China was on the front pages because of Tiananmen Square rather than as a retail destination for global store groups and the controversy surrounding Salman Rushdie’s The Satanic Verses was in full swing.
It was 1989 and what’s now Majestic was losing money. In the intervening years How, who revealed on Monday that he would stand down within the next year, worked magic.
He has created a widely admired specialist business that has thrived, despite facing the same threat from supermarkets that derailed other small retailers. Quality and variety of stock and a business model built around selling by the case have been critical to turning Majestic into a national brand, but one of the real appeals to well-heeled customers has been outstanding service standards. Majestic was also early to embrace the multichannel opportunity – by 2007, the retailer was taking 100,000 online orders a year.
How floated Majestic on AIM in 1996. At£148 million, the retailer’s capitalisation today is higher than some well-known names on the main market, such as French Connection, reflecting how handsomely it has rewarded investors.

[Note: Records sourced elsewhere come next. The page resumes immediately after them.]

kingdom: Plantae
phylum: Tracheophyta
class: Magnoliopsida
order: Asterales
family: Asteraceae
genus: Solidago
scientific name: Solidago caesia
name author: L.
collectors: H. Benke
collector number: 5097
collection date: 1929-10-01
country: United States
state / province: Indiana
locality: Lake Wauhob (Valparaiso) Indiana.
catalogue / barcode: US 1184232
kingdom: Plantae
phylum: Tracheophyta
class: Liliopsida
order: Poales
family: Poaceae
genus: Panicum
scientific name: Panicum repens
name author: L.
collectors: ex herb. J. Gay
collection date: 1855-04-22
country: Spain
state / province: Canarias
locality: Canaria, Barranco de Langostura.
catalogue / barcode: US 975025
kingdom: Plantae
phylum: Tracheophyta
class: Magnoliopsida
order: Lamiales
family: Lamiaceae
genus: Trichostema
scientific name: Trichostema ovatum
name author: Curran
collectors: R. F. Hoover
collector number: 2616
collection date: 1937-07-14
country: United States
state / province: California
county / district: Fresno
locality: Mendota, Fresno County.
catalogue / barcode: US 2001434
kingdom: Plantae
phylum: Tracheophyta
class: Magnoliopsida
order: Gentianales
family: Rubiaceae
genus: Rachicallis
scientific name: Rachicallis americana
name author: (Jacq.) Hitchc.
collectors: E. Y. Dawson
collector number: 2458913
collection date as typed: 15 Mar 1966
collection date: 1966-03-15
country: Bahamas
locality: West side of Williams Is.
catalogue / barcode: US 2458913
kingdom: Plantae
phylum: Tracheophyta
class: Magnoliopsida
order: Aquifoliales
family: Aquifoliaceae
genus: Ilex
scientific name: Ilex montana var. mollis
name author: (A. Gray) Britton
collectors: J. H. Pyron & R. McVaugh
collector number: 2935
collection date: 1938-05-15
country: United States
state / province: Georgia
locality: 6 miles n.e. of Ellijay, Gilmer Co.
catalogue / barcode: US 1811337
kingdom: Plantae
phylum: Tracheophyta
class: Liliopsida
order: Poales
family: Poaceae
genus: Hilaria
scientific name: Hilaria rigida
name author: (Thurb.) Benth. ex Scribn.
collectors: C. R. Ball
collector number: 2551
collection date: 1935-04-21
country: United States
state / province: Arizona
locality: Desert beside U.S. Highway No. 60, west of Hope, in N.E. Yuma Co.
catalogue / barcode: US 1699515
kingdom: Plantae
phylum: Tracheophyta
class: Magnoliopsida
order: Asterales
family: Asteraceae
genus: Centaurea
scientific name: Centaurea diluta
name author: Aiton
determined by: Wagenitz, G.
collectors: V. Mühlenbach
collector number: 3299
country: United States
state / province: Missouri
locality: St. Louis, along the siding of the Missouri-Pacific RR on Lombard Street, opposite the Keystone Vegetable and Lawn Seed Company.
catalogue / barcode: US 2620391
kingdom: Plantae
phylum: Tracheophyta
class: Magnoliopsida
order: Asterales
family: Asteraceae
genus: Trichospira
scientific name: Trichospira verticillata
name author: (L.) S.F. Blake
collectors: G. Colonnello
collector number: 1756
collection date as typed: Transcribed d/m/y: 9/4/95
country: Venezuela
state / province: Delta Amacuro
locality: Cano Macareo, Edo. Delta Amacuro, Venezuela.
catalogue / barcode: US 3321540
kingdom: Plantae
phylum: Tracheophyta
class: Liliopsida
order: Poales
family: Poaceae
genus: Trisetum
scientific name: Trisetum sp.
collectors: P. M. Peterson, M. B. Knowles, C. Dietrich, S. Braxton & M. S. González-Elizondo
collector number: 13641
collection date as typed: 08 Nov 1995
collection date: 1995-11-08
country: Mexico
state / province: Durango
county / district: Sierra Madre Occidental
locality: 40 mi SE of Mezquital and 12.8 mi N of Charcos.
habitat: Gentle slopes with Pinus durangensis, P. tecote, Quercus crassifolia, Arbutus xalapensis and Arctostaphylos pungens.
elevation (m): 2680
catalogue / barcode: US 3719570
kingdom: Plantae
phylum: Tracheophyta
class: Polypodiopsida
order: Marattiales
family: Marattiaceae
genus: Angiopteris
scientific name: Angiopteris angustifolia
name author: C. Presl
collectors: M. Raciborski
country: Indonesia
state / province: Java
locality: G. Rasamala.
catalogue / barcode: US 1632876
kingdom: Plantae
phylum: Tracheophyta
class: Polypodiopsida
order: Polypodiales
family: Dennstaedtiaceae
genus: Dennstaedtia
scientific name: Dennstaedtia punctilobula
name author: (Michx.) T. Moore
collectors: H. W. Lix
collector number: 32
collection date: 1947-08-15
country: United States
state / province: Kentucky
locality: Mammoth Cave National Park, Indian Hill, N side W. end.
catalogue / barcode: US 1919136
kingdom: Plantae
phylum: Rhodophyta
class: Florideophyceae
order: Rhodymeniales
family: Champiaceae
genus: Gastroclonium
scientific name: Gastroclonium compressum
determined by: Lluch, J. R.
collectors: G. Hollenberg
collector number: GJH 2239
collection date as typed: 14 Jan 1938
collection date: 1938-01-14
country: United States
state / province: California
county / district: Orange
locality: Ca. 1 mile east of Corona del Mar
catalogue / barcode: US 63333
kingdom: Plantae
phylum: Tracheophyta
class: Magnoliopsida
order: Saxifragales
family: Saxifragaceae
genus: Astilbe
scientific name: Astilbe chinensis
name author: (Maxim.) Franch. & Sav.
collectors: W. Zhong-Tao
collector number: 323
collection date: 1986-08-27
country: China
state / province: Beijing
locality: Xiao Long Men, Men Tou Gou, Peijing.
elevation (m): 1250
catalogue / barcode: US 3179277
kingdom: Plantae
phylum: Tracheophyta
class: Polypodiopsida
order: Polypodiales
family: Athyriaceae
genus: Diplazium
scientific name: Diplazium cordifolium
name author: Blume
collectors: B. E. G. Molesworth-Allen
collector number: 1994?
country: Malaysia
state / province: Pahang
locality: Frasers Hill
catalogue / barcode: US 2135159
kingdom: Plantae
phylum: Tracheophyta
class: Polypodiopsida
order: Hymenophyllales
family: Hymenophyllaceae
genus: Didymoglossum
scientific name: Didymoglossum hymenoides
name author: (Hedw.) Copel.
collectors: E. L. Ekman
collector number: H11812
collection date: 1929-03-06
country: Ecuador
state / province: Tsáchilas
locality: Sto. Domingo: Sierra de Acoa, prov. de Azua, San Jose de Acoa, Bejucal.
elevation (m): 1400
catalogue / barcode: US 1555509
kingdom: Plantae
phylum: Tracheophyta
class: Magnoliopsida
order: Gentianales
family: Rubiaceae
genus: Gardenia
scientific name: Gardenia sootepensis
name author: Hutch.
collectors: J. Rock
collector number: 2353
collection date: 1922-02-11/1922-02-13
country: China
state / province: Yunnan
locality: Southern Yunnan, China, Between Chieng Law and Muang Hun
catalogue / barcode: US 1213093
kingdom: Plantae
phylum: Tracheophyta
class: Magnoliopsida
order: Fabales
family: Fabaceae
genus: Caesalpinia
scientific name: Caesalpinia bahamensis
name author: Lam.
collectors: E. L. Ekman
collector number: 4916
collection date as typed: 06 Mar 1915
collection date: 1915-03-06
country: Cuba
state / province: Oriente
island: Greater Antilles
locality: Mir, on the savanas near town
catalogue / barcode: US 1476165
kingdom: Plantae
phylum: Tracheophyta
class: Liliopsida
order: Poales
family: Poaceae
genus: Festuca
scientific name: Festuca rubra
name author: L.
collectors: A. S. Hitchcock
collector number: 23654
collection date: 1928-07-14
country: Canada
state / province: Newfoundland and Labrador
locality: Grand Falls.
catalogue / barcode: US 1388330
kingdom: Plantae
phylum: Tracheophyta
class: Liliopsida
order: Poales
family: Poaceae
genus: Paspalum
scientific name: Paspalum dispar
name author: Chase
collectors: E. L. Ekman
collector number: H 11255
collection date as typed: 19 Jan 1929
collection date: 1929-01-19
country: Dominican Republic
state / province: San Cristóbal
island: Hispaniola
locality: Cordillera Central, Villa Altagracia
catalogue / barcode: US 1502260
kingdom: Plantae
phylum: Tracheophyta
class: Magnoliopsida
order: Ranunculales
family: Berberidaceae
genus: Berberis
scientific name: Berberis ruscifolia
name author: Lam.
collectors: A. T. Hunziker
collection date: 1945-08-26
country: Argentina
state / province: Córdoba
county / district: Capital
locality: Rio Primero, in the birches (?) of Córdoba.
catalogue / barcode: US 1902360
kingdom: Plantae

Few retail chief executives have been in post as long as the unassuming but puckish How, so investors may be nervy about his exit. But it looks as if the handover will be handled with the quiet efficiency that characterises Majestic.
Steve Lewis will become chief executive and has worked for Majestic even longer than How, having joined as a graduate trainee in 1985 and risen to chief operating officer.
In some circumstances, the appointment of a veteran internal candidate to the top job would go down like a glass of warm Liebfraumilch. In the case of Majestic, it’s testament to the strength and culture of the business. Investors will feel pretty confident that they can look forward to more of the same – a combination of focus on the existing business, commonsense financial discipline and a healthy dash of innovation.
Majestic can’t afford to stand still. Last Christmas was not quite as good as had been hoped beforehand, reflecting the jittery consumer climate.
But Majestic’s success to date is evidence that specialist retailers can survive and thrive. Majestic chairman Simon Burke described How as “a truly great chief executive”. Investors would agree and will raise a glass to his happy retirement and Lewis’s success.